Loss Function Effectiveness:

  • Prompt loss only: 72.3% mIoU
  • Adding guidance loss: 72.7% mIoU (+0.4%)
  • Adding orthogonal loss: 72.4% mIoU (+0.1%)
  • All losses: 73.2% mIoU (+0.9%)

Pseudo-mask Quality Analysis

Attention-guided pseudo-masks show significant improvements over traditional pseudo-masks:

  • mIoU: 60.9% vs 32.4%
  • Precision: 69.1% vs 46.5%
  • Recall: 79.4% vs 53.6%

Vision Foundation Models

SAM serves as a foundation model in the segmentation domain with prompt-based design and strong zero-shot capabilities, but lacks cross-image category consistency.

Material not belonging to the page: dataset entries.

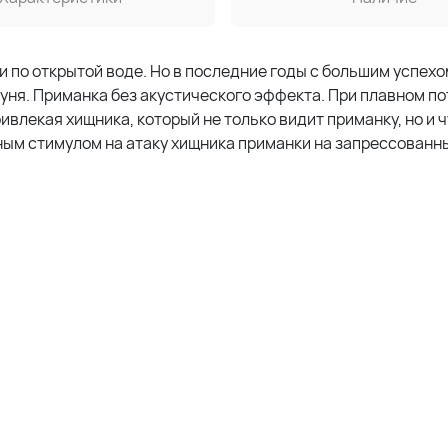
 по открытой воде. Но в последние годы с большим успехо
куня. Приманка без акустического эффекта. При плавном по
ивлекая хищника, который не только видит приманку, но и 
ным стимулом на атаку хищника приманки на запрессованн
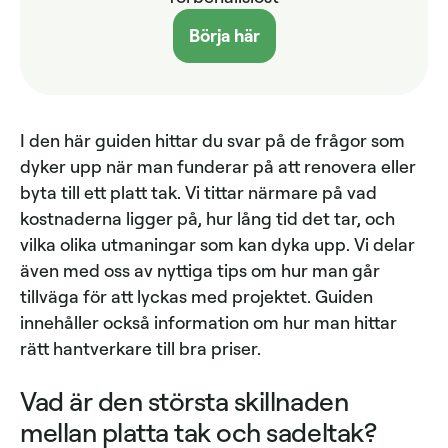
Börja här
I den här guiden hittar du svar på de frågor som
dyker upp när man funderar på att renovera eller
byta till ett platt tak. Vi tittar närmare på vad
kostnaderna ligger på, hur lång tid det tar, och
vilka olika utmaningar som kan dyka upp. Vi delar
även med oss av nyttiga tips om hur man går
tillväga för att lyckas med projektet. Guiden
innehåller också information om hur man hittar
rätt hantverkare till bra priser.
Vad är den största skillnaden
mellan platta tak och sadeltak?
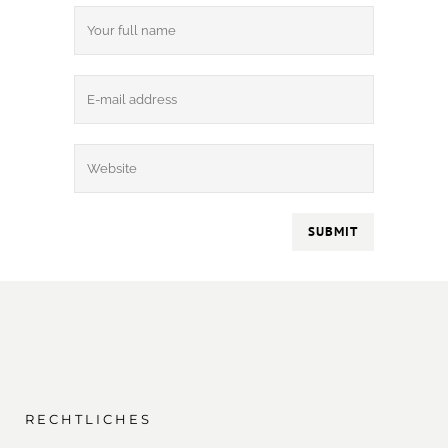
RECHTLICHES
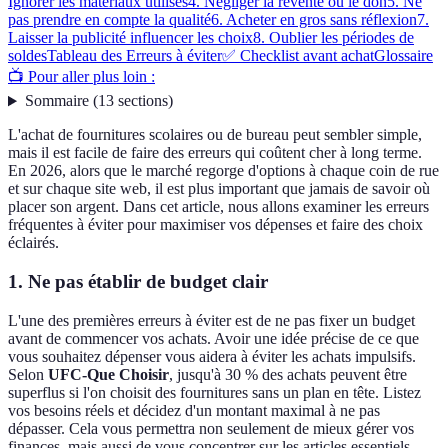
Ignorer les matériaux utilisés
4. Négliger la revente ou le don
5. Ne
pas prendre en compte la qualité
6. Acheter en gros sans réflexion
7.
Laisser la publicité influencer les choix
8. Oublier les périodes de
soldes
Tableau des Erreurs à éviter
✅ Checklist avant achat
Glossaire
📺 Pour aller plus loin :
Sommaire
(
13
sections
)
L'achat de fournitures scolaires ou de bureau peut sembler simple,
mais il est facile de faire des erreurs qui coûtent cher à long terme.
En 2026, alors que le marché regorge d'options à chaque coin de rue
et sur chaque site web, il est plus important que jamais de savoir où
placer son argent. Dans cet article, nous allons examiner les erreurs
fréquentes à éviter pour maximiser vos dépenses et faire des choix
éclairés.
1. Ne pas établir de budget clair
L'une des premières erreurs à éviter est de ne pas fixer un budget
avant de commencer vos achats. Avoir une idée précise de ce que
vous souhaitez dépenser vous aidera à éviter les achats impulsifs.
Selon
UFC-Que Choisir
, jusqu'à 30 % des achats peuvent être
superflus si l'on choisit des fournitures sans un plan en tête. Listez
vos besoins réels et décidez d'un montant maximal à ne pas
dépasser. Cela vous permettra non seulement de mieux gérer vos
finances, mais aussi de vous concentrer sur les articles essentiels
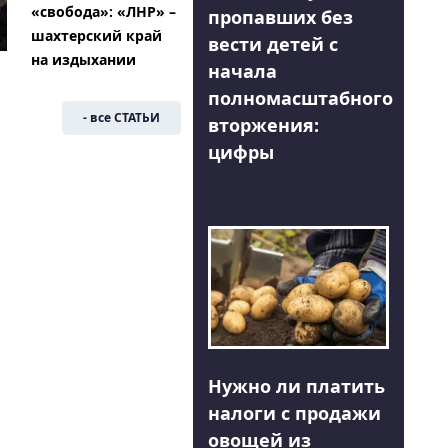
«свобода»: «ЛНР» –
пропавших без
шахтерский край
вести детей с
на издыхании
начала
полномасштабного
- все СТАТЬИ
вторжения:
цифры
Нужно ли платить
налоги с продажи
овощей из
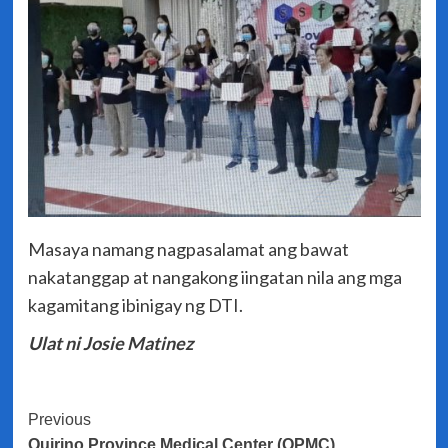
Masaya namang nagpasalamat ang bawat
nakatanggap at nangakong iingatan nila ang mga
kagamitang ibinigay ng DTI.
Ulat ni Josie Matinez
Post
Previous
Quirino Province Medical Center (QPMC),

Few-Shot Segmentation Methods

Primarily divided into two categories:

  1. Prototype-based methods: Represent support foreground as prototypes for prediction
  2. Affinity learning methods: Utilize dense pixel-level correlations between support and query images

VRP-SAM introduces methods for generating appropriate prompts for the SAM mask decoder, but pixel-level comparison has limitations.

Conclusion and Discussion

Main Conclusions

  1. Prototype-to-prototype matching is more effective than prototype-to-pixel matching
  2. SAM feature aggregation capability and ResNet feature category consistency are complementary
  3. Attention-guided pseudo-masks significantly outperform traditional pseudo-masks
  4. State-of-the-art performance is achieved on multiple datasets

Limitations

  1. Dependency on two pretrained models (SAM and ResNet) increases computational complexity
  2. Method effectiveness is primarily validated on natural images; generalization to other domains requires further investigation
  3. Hyperparameters (such as T and λ values) require adjustment for different datasets

Future Directions

  1. Explore more lightweight feature fusion strategies
  2. Investigate applications in specific domains such as medical imaging
  3. Further improve the efficiency and accuracy of attention mechanisms

In-Depth Evaluation

Strengths

  1. Strong technical innovation: Proposes a novel prototype-to-prototype matching paradigm that effectively leverages complementary features
  2. Comprehensive experiments: Conducts thorough experimental validation across multiple datasets and settings
  3. In-depth analysis: Clearly demonstrates method effectiveness through visualization and quantitative analysis
  4. Clear writing: Well-structured paper with accurate technical descriptions

Weaknesses

  1. Computational complexity: Simultaneous use of SAM and ResNet features may increase inference time
  2. Parameter sensitivity: Multiple hyperparameter settings may affect method stability
  3. Generalization capability: Primarily validated on natural image datasets; effectiveness on other domains remains unknown

Impact

  1. Academic contribution: Provides a new technical pathway for few-shot segmentation that may inspire subsequent research
  2. Practical value: Can reduce annotation costs in practical applications with high application potential
  3. Reproducibility: Provides detailed implementation details and open-source code for easy reproduction and improvement

Applicable Scenarios

  1. Segmentation tasks requiring rapid adaptation to new classes
  2. Application scenarios with scarce annotated data
  3. Computer vision applications with high segmentation accuracy requirements

References

The paper cites important works in related fields such as few-shot segmentation and vision foundation models, including classical methods such as SAM, VRP-SAM, PFENet, and CyCTR, providing a solid theoretical foundation for this research.